Urbanisation, said Jo Ivey Boufford, president of the International Society for Urban Health, at a C3 breakfast seminar last week, is one of the four great challenges to health along with climate change, aging of the population, and the epidemiological shift from infectious disease to non-communicable disease. But, she continued, thinking about urban health challenges some deep-seated attitudes, not least that “health equals medicine.”
Thinking about health in terms of cities makes sense because more than half the world’s population now lives in cities and it’s expected to be 70% by 2050. The fastest growth will be not in megacities, but in cities of 250 000 to 500 000. A challenge to urban planners is how much to concentrate on megacities like Dhaka, Nairobi, and Lagos with huge slums and how much on preventing such slums in smaller cities.
Although they are half the world’s population, cities are 70% of the global economy and account for 70% of greenhouse gas emissions and 70% of waste.
Another reason for paying close attention to cities is that cities and city leaders can often do things that governments can’t. Boufford comes from New York, and the US is a good example with many cities saying that they will comply with the Paris agreement on climate change when the Federal government has withdrawn. There are several global networks of cities.
Those who think about urban health have conceptualised it in four ways: density, diversity, complexity, and inequality. Density can be good, but clearly the density of slums is bad for health. Diversity can make cities “rich and exciting,” but can also make it difficult to deliver services. Queen’s in New York, for example, has 2.2 million people speaking 138 different languages. Boufford showed the extraordinarily complex organogram of New York and said how the City’s administrations spend is divided into “stove pipes” that struggle to work together. Inequalities are stark in cities, and Boufford, who used to be president of the New York Academy of Medicine, said how she could see from her office both the poverty of Harlem and the great wealth of the Upper East Side.
Boufford warned against a common tendency to think that cities are inevitably bad for health. They are neither automatically good or bad, and, she said, “governance is the key”: whether the people are involved in planning; voice and accountability; security; government effectiveness; regulation; the rule of law; and control of corruption.
Showing the Dahlgren-Whitehead rainbow of deteminants of health (see figure). Boufford said how 75% of health depends on where you live. Health care accounts for only a small amount, perhaps 10%, of health.
But there are, said Boufford, three big challenges to thinking about urban health. Firstly, for most people, including politicians, “health equals medicine.” Secondly, the international development agencies are focused on rural areas. Thirdly, when international agencies do invest in health the investment is disease oriented.
The medical model of improving global health concentrates on health systems, the health workforce, and essential medicines, whereas the “health for all” model concentrates on urban planning, transportation, housing, and socioeconomic factors.
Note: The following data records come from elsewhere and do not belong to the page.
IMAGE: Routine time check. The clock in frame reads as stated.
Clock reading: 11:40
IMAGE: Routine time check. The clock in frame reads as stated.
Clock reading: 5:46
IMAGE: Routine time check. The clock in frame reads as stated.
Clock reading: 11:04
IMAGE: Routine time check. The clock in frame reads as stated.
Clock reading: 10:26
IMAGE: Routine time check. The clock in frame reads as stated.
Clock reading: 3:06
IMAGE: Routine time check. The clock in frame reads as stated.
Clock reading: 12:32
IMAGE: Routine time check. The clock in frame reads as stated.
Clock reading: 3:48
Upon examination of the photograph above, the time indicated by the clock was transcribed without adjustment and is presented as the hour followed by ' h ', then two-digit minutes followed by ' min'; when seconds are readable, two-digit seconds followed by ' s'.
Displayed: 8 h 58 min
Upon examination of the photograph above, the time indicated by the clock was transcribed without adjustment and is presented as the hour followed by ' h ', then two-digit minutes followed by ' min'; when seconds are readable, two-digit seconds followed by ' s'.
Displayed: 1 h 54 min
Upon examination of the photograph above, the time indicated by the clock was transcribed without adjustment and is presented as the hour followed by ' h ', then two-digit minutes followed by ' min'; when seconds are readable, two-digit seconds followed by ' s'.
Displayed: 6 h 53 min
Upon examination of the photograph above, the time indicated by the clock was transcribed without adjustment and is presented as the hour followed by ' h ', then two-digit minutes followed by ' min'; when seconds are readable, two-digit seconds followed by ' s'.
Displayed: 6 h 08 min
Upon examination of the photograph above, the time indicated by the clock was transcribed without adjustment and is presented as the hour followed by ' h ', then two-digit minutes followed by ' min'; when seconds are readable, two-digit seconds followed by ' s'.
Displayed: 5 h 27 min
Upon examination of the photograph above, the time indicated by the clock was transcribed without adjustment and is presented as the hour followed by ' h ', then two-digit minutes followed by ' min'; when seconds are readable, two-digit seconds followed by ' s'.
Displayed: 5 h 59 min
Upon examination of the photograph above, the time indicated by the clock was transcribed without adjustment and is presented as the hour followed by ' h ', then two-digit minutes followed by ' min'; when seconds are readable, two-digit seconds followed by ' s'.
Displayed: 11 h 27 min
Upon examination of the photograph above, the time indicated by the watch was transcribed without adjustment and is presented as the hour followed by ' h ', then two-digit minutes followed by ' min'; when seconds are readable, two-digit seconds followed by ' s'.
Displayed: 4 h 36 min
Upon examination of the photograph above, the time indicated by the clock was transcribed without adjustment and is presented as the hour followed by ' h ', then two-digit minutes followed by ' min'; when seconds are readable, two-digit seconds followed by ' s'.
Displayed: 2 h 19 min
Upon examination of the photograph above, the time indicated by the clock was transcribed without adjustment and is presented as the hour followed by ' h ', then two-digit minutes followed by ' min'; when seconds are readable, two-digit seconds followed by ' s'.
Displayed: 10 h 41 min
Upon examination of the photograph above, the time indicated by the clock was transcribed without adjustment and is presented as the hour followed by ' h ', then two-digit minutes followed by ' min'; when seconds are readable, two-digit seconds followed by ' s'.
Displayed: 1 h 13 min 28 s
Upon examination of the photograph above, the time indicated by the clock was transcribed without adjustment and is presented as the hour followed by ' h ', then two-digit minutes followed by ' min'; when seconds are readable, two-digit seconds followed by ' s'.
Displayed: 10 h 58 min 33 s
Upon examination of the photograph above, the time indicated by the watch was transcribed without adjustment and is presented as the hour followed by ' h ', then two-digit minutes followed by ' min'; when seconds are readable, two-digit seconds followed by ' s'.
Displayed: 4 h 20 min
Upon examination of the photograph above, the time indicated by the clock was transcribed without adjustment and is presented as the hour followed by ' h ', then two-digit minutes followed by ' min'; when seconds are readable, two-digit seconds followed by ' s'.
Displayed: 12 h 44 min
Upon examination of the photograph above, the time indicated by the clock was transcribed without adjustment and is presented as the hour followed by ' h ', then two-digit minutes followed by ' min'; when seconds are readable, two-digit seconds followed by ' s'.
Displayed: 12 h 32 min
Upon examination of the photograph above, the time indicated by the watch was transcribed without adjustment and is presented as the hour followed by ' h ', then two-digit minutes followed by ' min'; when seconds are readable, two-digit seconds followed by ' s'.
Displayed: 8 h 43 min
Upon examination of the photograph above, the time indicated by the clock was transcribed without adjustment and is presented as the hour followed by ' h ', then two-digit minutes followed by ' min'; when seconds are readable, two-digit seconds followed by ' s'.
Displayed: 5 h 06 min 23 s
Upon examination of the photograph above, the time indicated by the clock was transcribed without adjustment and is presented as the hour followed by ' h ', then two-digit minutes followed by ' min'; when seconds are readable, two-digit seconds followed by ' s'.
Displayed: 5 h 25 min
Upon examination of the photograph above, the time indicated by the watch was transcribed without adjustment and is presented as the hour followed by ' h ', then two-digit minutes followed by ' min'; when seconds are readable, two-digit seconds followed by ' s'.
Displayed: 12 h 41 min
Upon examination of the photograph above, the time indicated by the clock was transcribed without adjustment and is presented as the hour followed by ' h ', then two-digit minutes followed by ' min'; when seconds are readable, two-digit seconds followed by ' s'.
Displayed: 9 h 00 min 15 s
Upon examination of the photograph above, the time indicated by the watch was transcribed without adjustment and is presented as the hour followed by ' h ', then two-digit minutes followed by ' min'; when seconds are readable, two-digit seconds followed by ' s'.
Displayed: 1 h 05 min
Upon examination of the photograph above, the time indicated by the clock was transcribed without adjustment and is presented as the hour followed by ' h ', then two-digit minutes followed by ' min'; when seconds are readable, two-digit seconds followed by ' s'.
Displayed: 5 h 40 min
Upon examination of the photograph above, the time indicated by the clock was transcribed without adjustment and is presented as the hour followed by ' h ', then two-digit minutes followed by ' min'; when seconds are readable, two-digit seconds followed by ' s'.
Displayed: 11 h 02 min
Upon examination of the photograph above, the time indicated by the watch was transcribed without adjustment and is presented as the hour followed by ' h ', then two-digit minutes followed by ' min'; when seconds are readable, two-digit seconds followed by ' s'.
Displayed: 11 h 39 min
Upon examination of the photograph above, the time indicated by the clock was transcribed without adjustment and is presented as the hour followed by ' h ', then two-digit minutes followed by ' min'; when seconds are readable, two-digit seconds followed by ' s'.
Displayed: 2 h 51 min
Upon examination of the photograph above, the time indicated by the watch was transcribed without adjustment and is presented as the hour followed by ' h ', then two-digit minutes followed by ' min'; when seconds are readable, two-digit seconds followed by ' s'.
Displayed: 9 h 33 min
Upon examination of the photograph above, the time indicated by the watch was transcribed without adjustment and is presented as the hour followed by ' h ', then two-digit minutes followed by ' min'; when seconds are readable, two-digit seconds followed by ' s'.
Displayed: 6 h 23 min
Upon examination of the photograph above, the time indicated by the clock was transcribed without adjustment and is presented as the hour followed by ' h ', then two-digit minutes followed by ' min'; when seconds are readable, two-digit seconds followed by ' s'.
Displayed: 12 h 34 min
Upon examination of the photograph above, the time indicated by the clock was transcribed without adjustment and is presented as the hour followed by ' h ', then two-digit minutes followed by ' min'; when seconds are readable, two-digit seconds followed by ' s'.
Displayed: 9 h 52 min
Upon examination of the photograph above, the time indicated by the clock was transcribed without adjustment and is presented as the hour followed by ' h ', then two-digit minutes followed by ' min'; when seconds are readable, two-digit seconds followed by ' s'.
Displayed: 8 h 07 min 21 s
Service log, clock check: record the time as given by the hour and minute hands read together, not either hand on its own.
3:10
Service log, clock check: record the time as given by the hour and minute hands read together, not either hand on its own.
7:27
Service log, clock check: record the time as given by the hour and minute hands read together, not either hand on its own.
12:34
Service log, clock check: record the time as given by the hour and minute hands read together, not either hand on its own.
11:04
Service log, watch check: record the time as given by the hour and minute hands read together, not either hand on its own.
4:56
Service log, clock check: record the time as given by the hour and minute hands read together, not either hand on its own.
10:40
Boufford, hitting her forehead with her palm said that she long ago decided that “You are never going to get the money out of health systems.” But there are huge sums of money in enterprises like transport systems and housing. Yet the people who run those systems don’t think that health is anything to do with them. The trick for those interested in urban health is to work with those people to do what they are going to do anyway but help them to factor in health. Boufford had success with this approach in New York.
And those investments can make a huge difference. Boufford told the story of Bogota where investment in transport was concentrated on a pro-poor public transport system versus Karachi where investment was spent on ring roads and flyovers.
The Sustainable Development Goals include both health (Goal 3) and sustainable cities (Goal 11), but the health goal, with its emphasis on universal health coverage and disease, is dominated by the medical model, while the cities’ goal belongs to urban planners and doesn’t mention health. Nevertheless, those interested to improve urban health are likely to achieve more through Goal 11 than Goal 3.
And the community interested in urban health is growing, and both China and India now have plans for healthy cities. There should soon be some for Africa, and the next International Conference on Urban Health will be held in Kampala in November. The topics include not only those that would be expected, but “spiritual health in the city,” which is not so much about faith, but about how can people living in the most desperate circumstances find meaning in their lives. (I think of the diagnosis of Harry Burns, former chief medical officer in Scotland, that the health of Glaswegians deteriorated when the shipyards closed and people struggled to find meaning in their lives.)
A dramatic and in some ways amusing incident came in the discussion after Boufford’s talk when Dame Parveen Kumar, a professor of medicine and co-editor of one of the best known textbooks of medicine, said “You make me think that I have wasted 40 years of life.”
Richard Smith was the editor of The BMJ until 2004.
Competing interest: RS was an unpaid board member of C3.